What is expected: Because only the text is wanted, repeat the records below exactly and omit the pictures.

Provided records:
·····

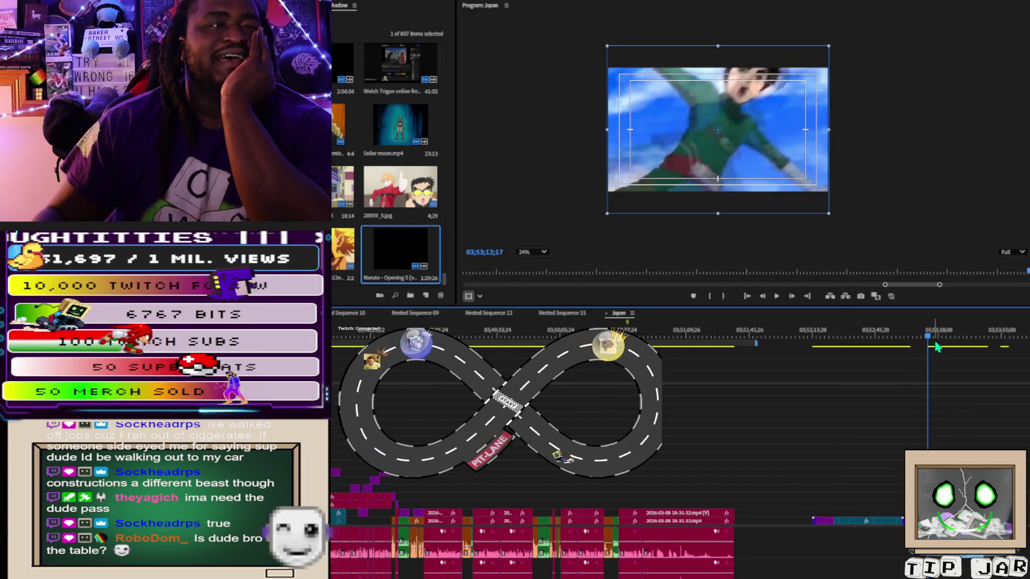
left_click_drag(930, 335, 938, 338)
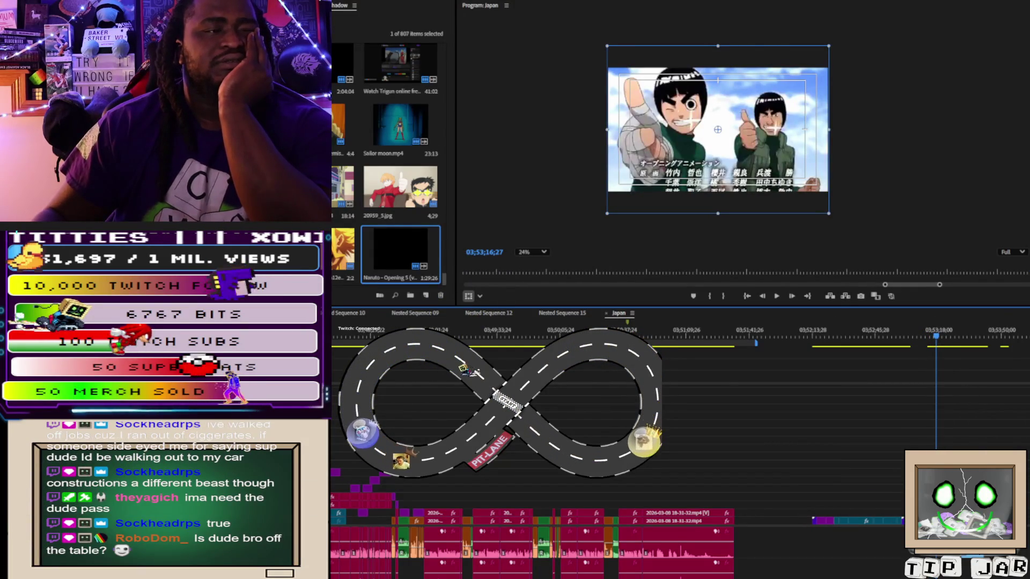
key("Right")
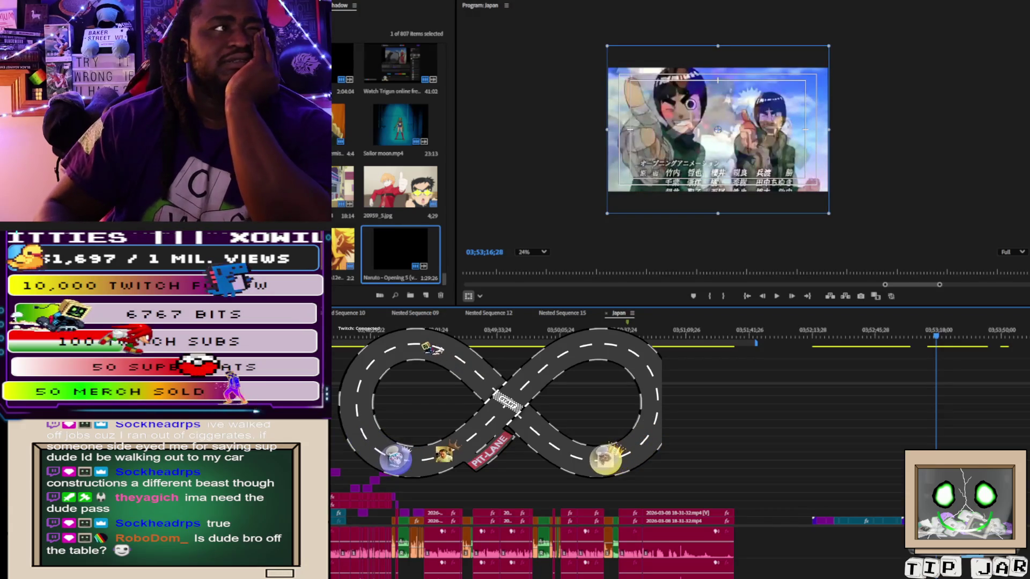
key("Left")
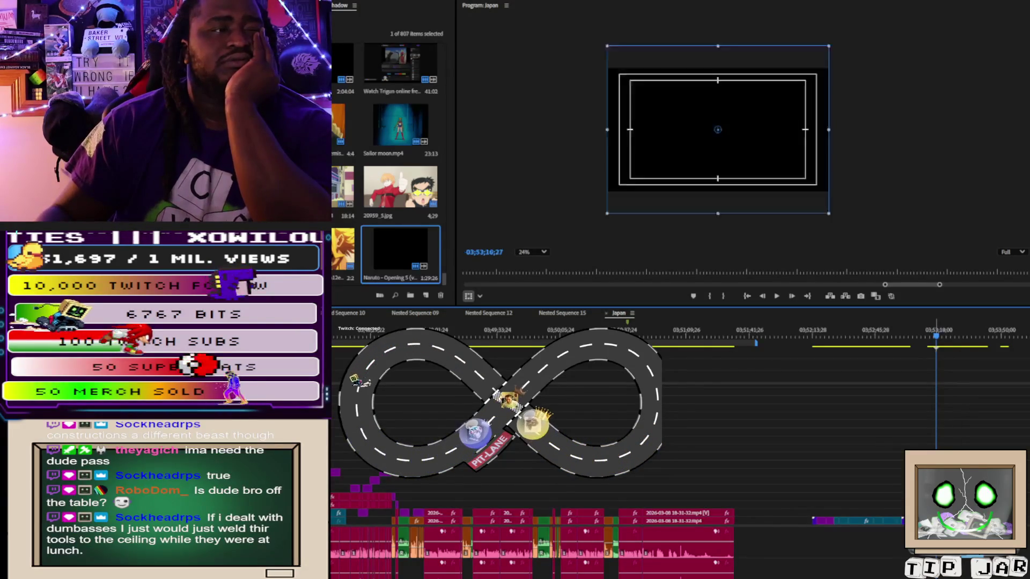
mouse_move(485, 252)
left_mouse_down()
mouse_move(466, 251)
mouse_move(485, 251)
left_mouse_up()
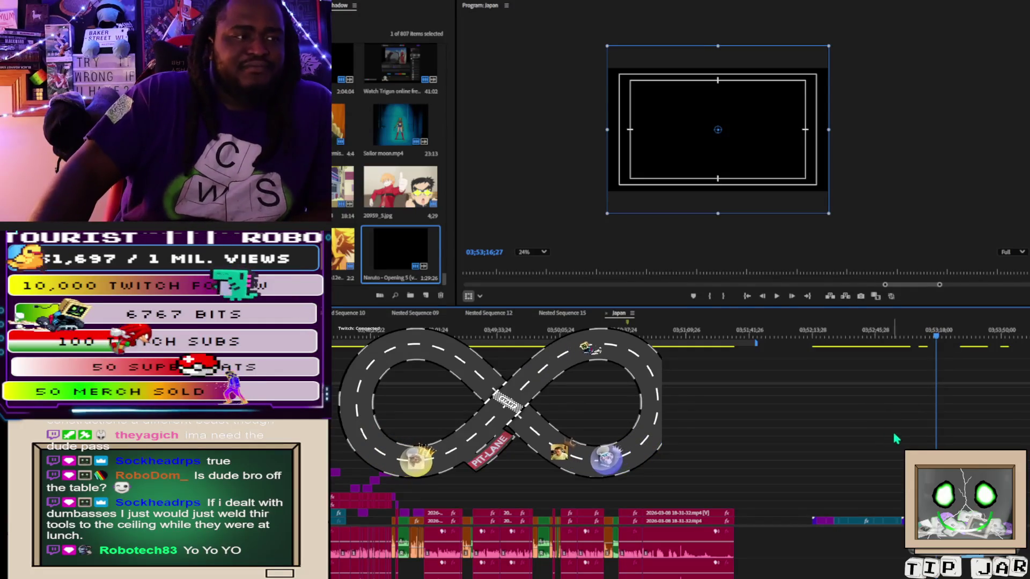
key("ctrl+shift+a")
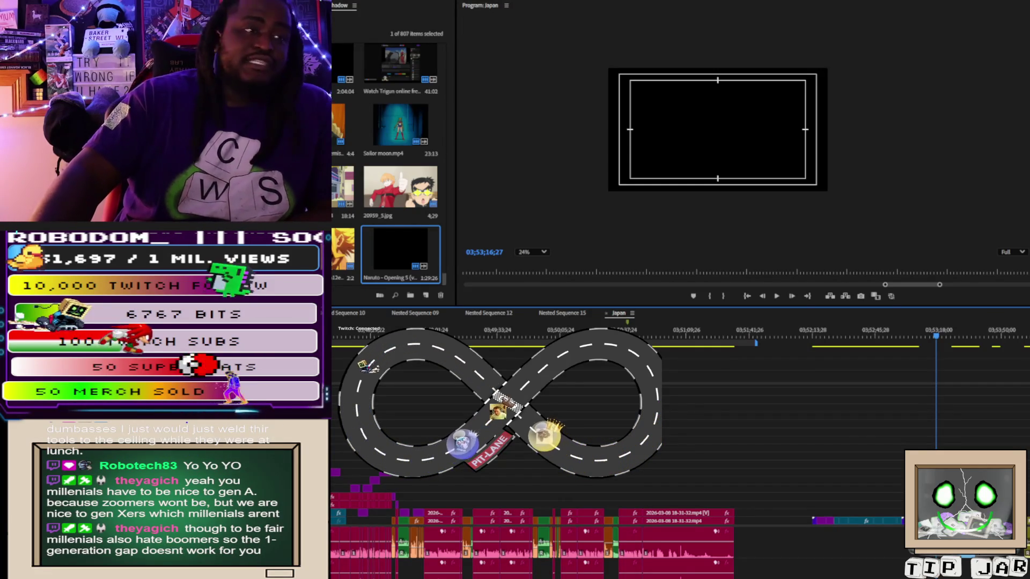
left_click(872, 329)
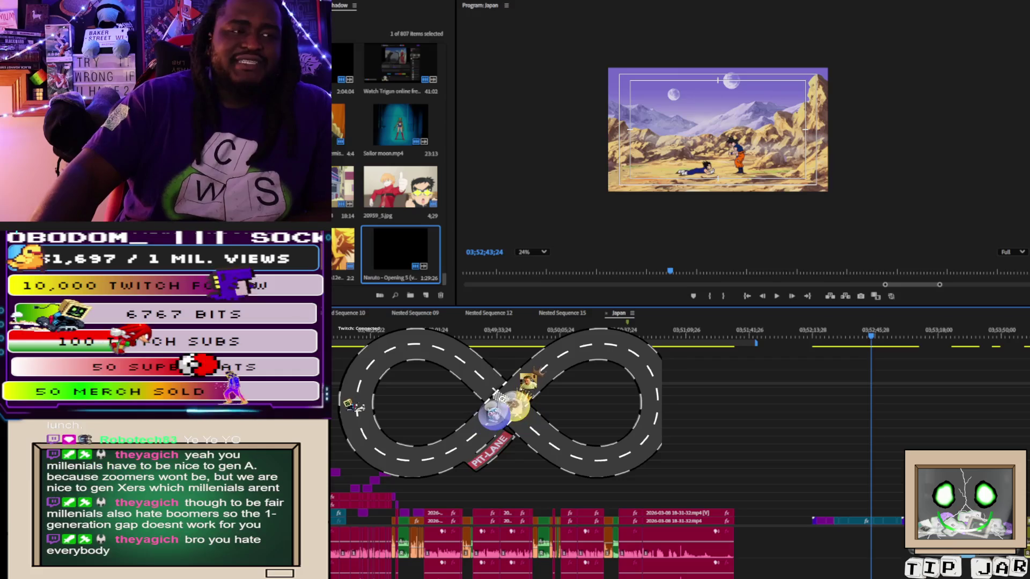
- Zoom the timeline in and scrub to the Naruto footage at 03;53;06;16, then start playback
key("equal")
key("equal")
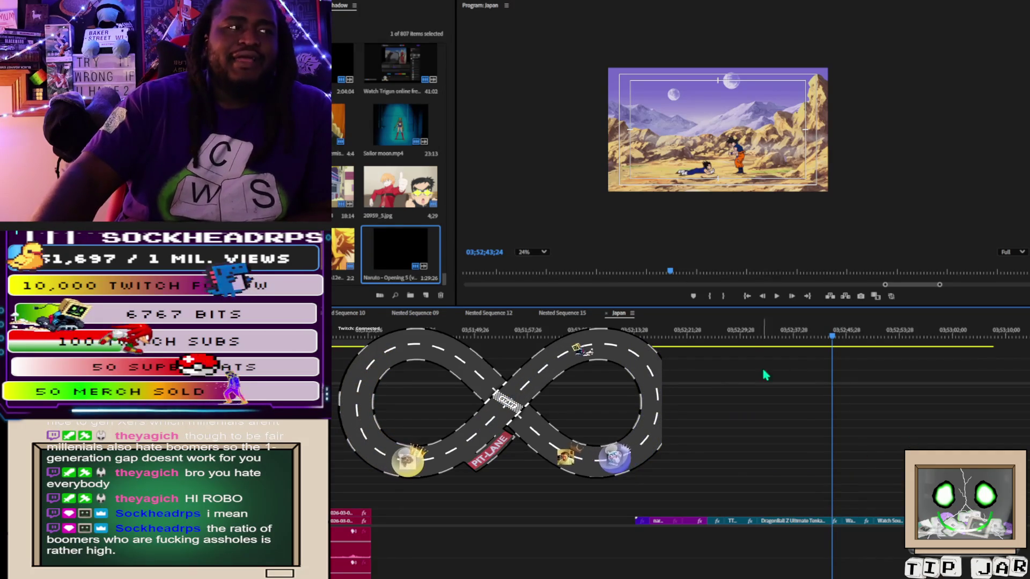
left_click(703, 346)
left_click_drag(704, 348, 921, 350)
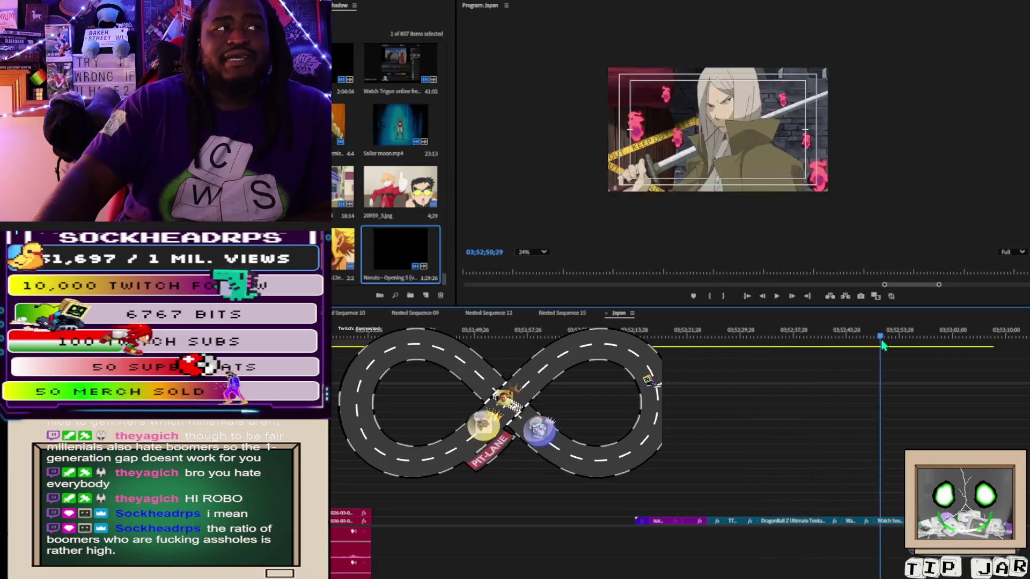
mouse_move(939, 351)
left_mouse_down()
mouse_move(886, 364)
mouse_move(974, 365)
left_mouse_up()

·····

Output of the exercise:
left_click_drag(930, 335, 938, 338)
key("Right")
key("Left")
mouse_move(485, 252)
left_mouse_down()
mouse_move(466, 251)
mouse_move(485, 251)
left_mouse_up()
key("ctrl+shift+a")
left_click(872, 329)
- Zoom the timeline in and scrub to the Naruto footage at 03;53;06;16, then start playback
key("equal")
key("equal")
left_click(703, 346)
left_click_drag(704, 348, 921, 350)
mouse_move(939, 351)
left_mouse_down()
mouse_move(886, 364)
mouse_move(974, 365)
left_mouse_up()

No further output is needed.